Leptin attaches (binds) to and activates a protein called the leptin receptor, fitting into the receptor sort of a key into a lock. The leptin receptor protein is found on the surface of cells in many organs and tissues of the body including a neighborhood of the brain called the hypothalamus. The hypothalamus controls hunger and thirst also as other functions like sleep, moods, and blood heat. It also regulates the discharge of the many hormones that have functions throughout the body. Within the hypothalamus, the binding of leptin to its receptor triggers a series of chemical signals that affect hunger and help produce a sense of fullness (satiety).

LEP gene mutations that cause congenital leptin deficiency cause an absence of leptin. As a result, the signaling that triggers feelings of satiety doesn't occur, resulting in the excessive hunger and weight gain related to this disorder. Because hypogonadotropic hypogonadism occurs in congenital leptin deficiency, researchers suggest that leptin signaling is additionally involved in regulating the hormones that control sexual development. However, the specifics of this involvement and the way it's going to be altered in congenital leptin deficiency are unknown [3].

Congenital leptin deficiency may be a rare explanation for obesity. Researchers are studying the factors involved in additional common sorts of obesity.

Additionally, leptin remains a potentially forthcoming treatment for several other states of energy deprivation including anorexia or milder sorts of hypothalamic amenorrhea pending appropriate clinical trials.

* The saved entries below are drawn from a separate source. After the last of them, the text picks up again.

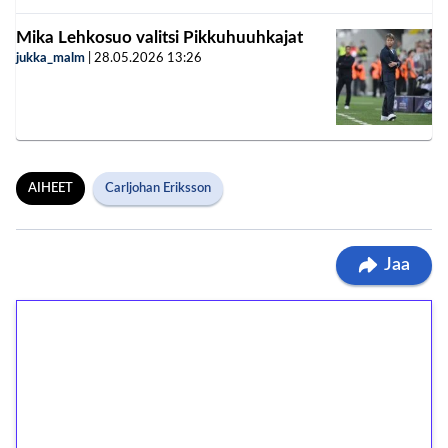
Mika Lehkosuo valitsi Pikkuhuuhkajat
jukka_malm
|
28.05.2026
13:26
AIHEET
Carljohan Eriksson
Jaa
1€ = 10€ arvosta
ilmaiskierroksia ilman
kierrätystä!
Talleta 1€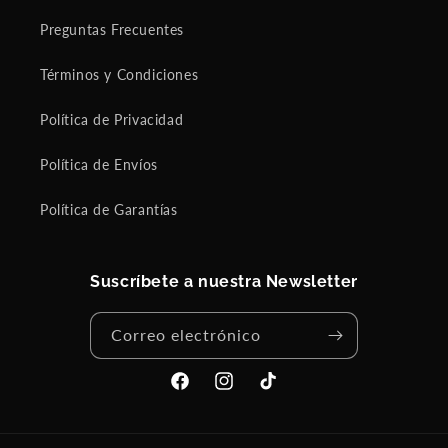
0
ra
!
al
Preguntas Frecuentes
T
gu
e
ie
Términos y Condiciones
n
n
í
m
Política de Privacidad
a
ás
m
de
i
mi
Política de Envíos
e
fa
d
mil
Política de Garantías
o
ia
p
o
r
Suscríbete a nuestra Newsletter
l
a
Correo electrónico
r
e
s
Facebook
Instagram
TikTok
e
ñ
a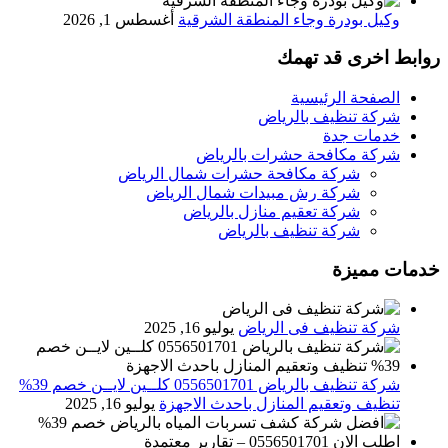
وكيل بودرة وجاء المنطقة الشرقية
أغسطس 1, 2026
روابط اخرى قد تهمك
الصفحة الرئيسية
شركة تنظيف بالرياض
خدمات جدة
شركة مكافحة حشرات بالرياض
شركة مكافحة حشرات شمال الرياض
شركة رش مبيدات شمال الرياض
شركة تعقيم منازل بالرياض
شركة تنظيف بالرياض
خدمات مميزة
شركة تنظيف فى الرياض
يوليو 16, 2025
شركة تنظيف بالرياض 0556501701 كلــين لايــن خصم 39%
تنظيف وتعقيم المنازل باحدث الاجهزة
يوليو 16, 2025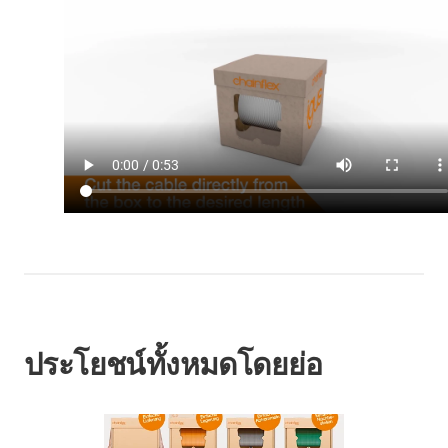
ประโยชน์ทั้งหมดโดยย่อ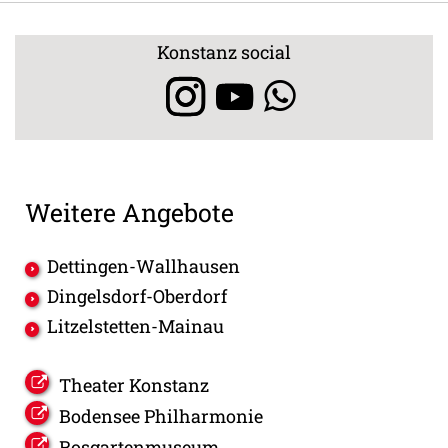
Konstanz social
Weitere Angebote
Dettingen-Wallhausen
Dingelsdorf-Oberdorf
Litzelstetten-Mainau
Theater Konstanz
Bodensee Philharmonie
Rosgartenmuseum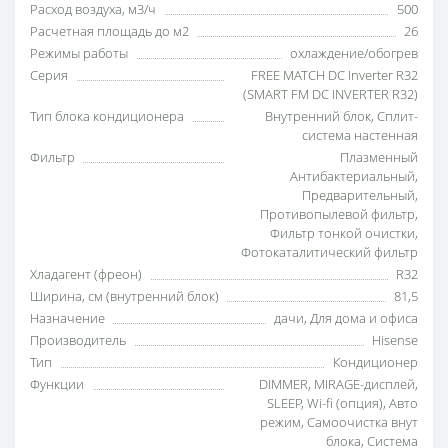
Расход воздуха, м3/ч
500
Расчетная площадь до м2
26
Режимы работы
охлаждение/обогрев
Серия
FREE MATCH DC Inverter R32
(SMART FM DC INVERTER R32)
Тип блока кондиционера
Внутренний блок
,
Сплит-
система настенная
Фильтр
Плазменный
Антибактериальный
,
Предварительный
,
Противопылевой фильтр
,
Фильтр тонкой очистки
,
Фотокаталитический фильтр
Хладагент (фреон)
R32
Ширина, см (внутренний блок)
81,5
Назначение
дачи
,
Для дома и офиса
Производитель
Hisense
Тип
Кондиционер
Функции
DIMMER
,
MIRAGE-дисплей
,
SLEEP
,
Wi-fi (опция)
,
Авто
режим
,
Самоочистка внут
блока
,
Система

Leptin replacement therapy reverses endocrine and metabolic alterations related to leptin deficiency. A number of these results could also be extrapolated to other diseases.

Leptin replacement therapy is currently available through a compassionate use program for congenital complete leptin deficiency and under an expanded access program to subjects with leptin deficiency related to congenital or acquired lipoatrophy. Additionally, leptin remains a potentially forthcoming treatment for several other states of energy deprivation including anorexia or milder sorts of hypothalamic amenorrhea pending appropriate clinical trials [4].